と、インタビューにあるとおり田中Dは最初からこれをやろうとしていた。つまり他の作品のように、「別の人間がやってきて育成ゲームを恋愛ゲームにした」だとか「別の人間の手に渡って珍妙なアップデートで作りかえられた」ではなく、生みの親が直々に行った、正当な追加要素なのである。

が、プレイヤーが愛したのは、「あの頃」となった「今」である。わかるだろうか。「本当はこうしようと思った」なんてことは関係なく、ただそこにあるものから自分なりに解釈して、自分なりに楽しんでいたのだ。

それを「お前の二次創作設定じゃ無いか」と笑う人やけなす人も居るかもしれない。だが思い出してもみてほしい。「艦これには人それぞれに楽しみ方がある」とワイワイやっていたのは、他ならぬプレイヤー達だ。そこに、「艦娘とは結婚するものです」とやったのが、この度のケッコンカッコカリ追加アップデートであった。

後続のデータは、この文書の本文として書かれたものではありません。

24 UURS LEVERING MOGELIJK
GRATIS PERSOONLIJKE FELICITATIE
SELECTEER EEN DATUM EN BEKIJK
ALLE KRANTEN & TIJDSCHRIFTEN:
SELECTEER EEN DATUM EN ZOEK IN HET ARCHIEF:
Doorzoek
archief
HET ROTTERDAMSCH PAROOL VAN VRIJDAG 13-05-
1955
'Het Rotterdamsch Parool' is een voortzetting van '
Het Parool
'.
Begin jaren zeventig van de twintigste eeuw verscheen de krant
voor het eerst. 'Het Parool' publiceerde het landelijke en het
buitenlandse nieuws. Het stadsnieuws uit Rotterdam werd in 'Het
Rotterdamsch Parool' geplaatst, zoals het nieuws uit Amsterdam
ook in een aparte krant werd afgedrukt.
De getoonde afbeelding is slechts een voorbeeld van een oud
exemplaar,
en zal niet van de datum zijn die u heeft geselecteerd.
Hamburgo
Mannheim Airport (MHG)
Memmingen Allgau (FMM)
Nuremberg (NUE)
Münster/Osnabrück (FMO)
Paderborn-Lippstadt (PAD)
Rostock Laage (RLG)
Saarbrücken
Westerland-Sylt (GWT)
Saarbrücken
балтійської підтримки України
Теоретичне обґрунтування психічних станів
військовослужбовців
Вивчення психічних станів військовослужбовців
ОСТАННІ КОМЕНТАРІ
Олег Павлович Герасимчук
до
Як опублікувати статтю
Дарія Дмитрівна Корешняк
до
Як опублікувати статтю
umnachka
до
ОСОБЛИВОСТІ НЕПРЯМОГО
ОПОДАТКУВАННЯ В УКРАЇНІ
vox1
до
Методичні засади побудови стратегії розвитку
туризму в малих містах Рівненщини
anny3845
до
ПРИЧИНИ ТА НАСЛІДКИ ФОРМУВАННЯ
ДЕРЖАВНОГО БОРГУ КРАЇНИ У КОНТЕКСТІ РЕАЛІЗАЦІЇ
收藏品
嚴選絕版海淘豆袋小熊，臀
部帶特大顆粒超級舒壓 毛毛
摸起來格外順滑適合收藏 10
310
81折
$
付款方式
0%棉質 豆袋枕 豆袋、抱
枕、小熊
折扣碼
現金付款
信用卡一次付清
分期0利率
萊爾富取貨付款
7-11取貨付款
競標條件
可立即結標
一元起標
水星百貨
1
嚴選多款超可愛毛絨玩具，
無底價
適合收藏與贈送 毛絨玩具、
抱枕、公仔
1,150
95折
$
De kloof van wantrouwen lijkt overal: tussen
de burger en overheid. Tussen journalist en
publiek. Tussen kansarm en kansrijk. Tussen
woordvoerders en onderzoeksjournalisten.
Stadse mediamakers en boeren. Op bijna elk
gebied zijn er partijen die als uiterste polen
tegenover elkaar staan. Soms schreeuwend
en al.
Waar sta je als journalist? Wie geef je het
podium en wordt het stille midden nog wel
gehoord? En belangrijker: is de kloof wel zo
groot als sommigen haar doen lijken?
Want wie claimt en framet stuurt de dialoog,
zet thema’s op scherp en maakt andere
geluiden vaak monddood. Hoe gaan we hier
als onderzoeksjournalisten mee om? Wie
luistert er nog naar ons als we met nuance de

キャラゲーからギャルゲーへ、相棒から伴侶へ。言葉にすれば簡単な物だが、男と女の仲ってのは簡単に割り切れるものではない。それはゲームだって同じだ。ゲームに真摯に向き合って来た人なら、なおさらだ。

 

故に、ケッコンカッコカリは、ただの自己満足アップデートのはずなのに荒れたのである。

本当は荒れたなんて言葉で片付けては欲しくないけどね。

 

ええと、僕個人は結婚しないし、そこまでレベル上げも付き合う気は無い。ケッコンカッコカリだって動画で確認しただけだ。だけども、僕から幾つか意見を書いておこう。

公式で「兵站」のゲームって言ってたけど、もうそれは完全にブチ壊れてしまって、任務クリアボーナスの素材を集めながら、自動回復にして一週間とか二週間分の資源を投入して、軽空母を作って無駄にするだけのゲームにしちゃったよね田中D。もう報酬系も収支も完全にブチ壊れてるけど、ホントにこれでいいんすかね。ちっとも、全く僕はおもしろいと思わないよ。「遊んでりゃいつか出る」の意味が、こんな風に変わる日が来るとは思ってなかった。

ケッコンカッコカリってさ、田中Dが前に言ってた「遊びを規定してしまう」 ってことそのものじゃないかな。受け手が如何様にも解釈すりゃいいって擁護もあるけどさ、納得しきれない物を飲み込むために折り合いをつけなきゃいけないって、それは創作でも何でも無く自分に言い訳を重ねていくだけじゃ無いか。「限界突破改装」だのって、そういう名前じゃ駄目だったのかい。

もう一週間以上経つけど、僕はこの話に自分なりの着地点を見つけられていないよ。